● **Prompt**: Copy the listing below verbatim, text only, leaving out the pictures.

● **Records for this task**:

**********

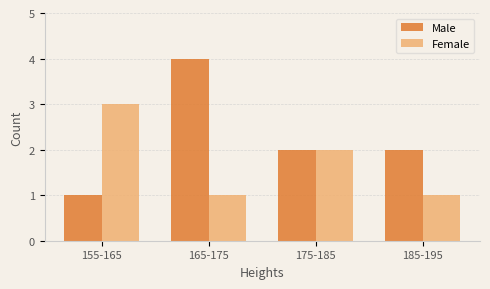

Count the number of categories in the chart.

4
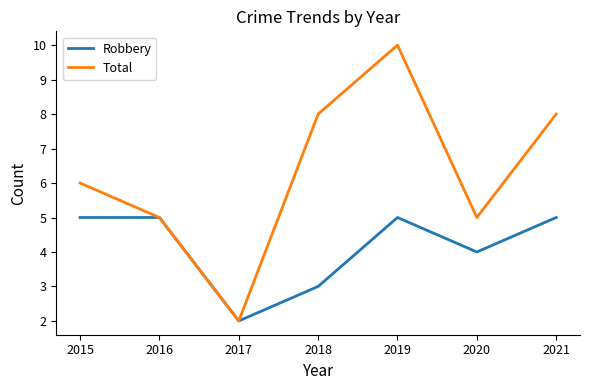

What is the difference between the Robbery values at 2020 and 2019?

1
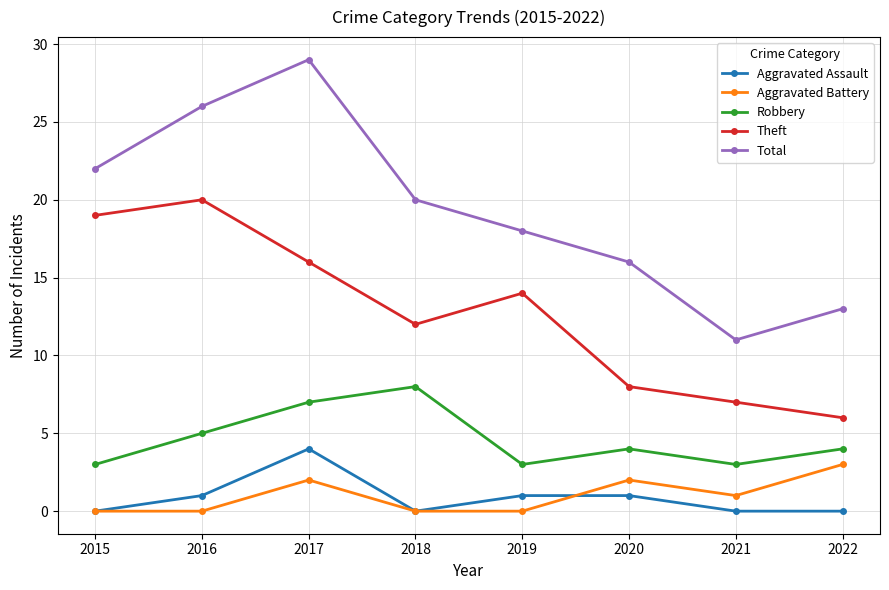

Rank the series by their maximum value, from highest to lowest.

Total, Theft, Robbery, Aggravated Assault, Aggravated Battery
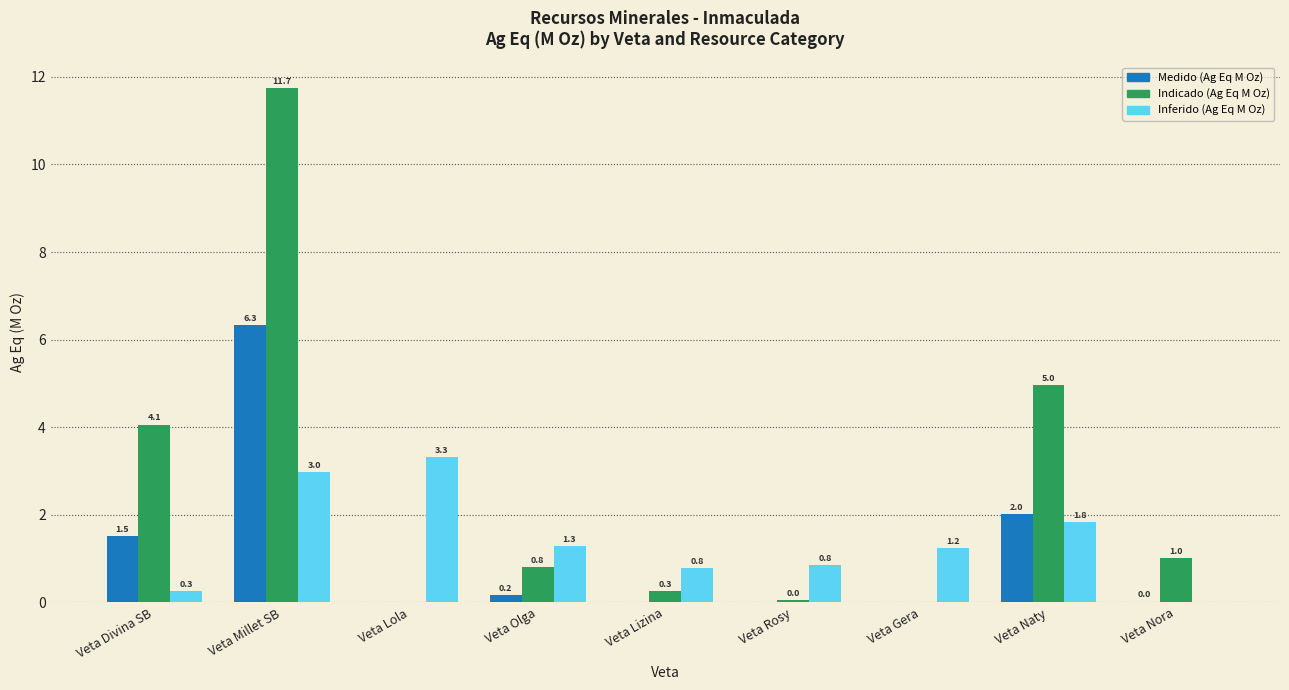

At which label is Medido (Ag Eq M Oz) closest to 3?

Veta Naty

**********

● **Result**:
Count the number of categories in the chart.

4

What is the difference between the Robbery values at 2020 and 2019?

1

Rank the series by their maximum value, from highest to lowest.

Total, Theft, Robbery, Aggravated Assault, Aggravated Battery

At which label is Medido (Ag Eq M Oz) closest to 3?

Veta Naty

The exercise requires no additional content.